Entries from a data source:
···

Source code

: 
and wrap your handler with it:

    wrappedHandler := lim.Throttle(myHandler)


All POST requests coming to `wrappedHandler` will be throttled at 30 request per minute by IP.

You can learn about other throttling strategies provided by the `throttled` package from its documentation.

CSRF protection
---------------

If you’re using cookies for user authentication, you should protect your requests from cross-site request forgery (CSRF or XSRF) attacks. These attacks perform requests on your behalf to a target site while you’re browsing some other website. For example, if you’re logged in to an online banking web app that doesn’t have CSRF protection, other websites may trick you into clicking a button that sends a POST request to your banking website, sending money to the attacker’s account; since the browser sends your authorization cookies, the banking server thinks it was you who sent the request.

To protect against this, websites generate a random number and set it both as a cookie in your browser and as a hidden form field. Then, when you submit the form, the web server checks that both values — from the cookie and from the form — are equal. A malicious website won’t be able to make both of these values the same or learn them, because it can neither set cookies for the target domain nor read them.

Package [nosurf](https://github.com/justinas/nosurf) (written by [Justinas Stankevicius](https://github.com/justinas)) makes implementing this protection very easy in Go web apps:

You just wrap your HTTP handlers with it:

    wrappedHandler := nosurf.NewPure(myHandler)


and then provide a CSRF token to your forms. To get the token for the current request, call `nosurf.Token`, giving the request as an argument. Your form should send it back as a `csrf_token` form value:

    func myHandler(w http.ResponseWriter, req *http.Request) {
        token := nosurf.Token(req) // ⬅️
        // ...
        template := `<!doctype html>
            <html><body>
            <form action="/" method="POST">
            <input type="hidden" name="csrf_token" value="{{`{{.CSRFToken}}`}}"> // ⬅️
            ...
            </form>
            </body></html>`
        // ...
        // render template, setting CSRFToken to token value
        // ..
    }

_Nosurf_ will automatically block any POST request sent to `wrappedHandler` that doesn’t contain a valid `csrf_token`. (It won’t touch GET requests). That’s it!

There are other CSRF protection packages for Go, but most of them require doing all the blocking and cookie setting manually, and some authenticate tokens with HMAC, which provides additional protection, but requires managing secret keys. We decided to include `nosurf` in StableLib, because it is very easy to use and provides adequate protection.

···

== TASK TO CARRY OUT ==
Return all of the entries above, reproducing every line without any alteration.

== RESULT ==
Source code

: 
and wrap your handler with it:

    wrappedHandler := lim.Throttle(myHandler)


All POST requests coming to `wrappedHandler` will be throttled at 30 request per minute by IP.

You can learn about other throttling strategies provided by the `throttled` package from its documentation.

CSRF protection
---------------

If you’re using cookies for user authentication, you should protect your requests from cross-site request forgery (CSRF or XSRF) attacks. These attacks perform requests on your behalf to a target site while you’re browsing some other website. For example, if you’re logged in to an online banking web app that doesn’t have CSRF protection, other websites may trick you into clicking a button that sends a POST request to your banking website, sending money to the attacker’s account; since the browser sends your authorization cookies, the banking server thinks it was you who sent the request.

To protect against this, websites generate a random number and set it both as a cookie in your browser and as a hidden form field. Then, when you submit the form, the web server checks that both values — from the cookie and from the form — are equal. A malicious website won’t be able to make both of these values the same or learn them, because it can neither set cookies for the target domain nor read them.

Package [nosurf](https://github.com/justinas/nosurf) (written by [Justinas Stankevicius](https://github.com/justinas)) makes implementing this protection very easy in Go web apps:

You just wrap your HTTP handlers with it:

    wrappedHandler := nosurf.NewPure(myHandler)


and then provide a CSRF token to your forms. To get the token for the current request, call `nosurf.Token`, giving the request as an argument. Your form should send it back as a `csrf_token` form value:

    func myHandler(w http.ResponseWriter, req *http.Request) {
        token := nosurf.Token(req) // ⬅️
        // ...
        template := `<!doctype html>
            <html><body>
            <form action="/" method="POST">
            <input type="hidden" name="csrf_token" value="{{`{{.CSRFToken}}`}}"> // ⬅️
            ...
            </form>
            </body></html>`
        // ...
        // render template, setting CSRFToken to token value
        // ..
    }

_Nosurf_ will automatically block any POST request sent to `wrappedHandler` that doesn’t contain a valid `csrf_token`. (It won’t touch GET requests). That’s it!

There are other CSRF protection packages for Go, but most of them require doing all the blocking and cookie setting manually, and some authenticate tokens with HMAC, which provides additional protection, but requires managing secret keys. We decided to include `nosurf` in StableLib, because it is very easy to use and provides adequate protection.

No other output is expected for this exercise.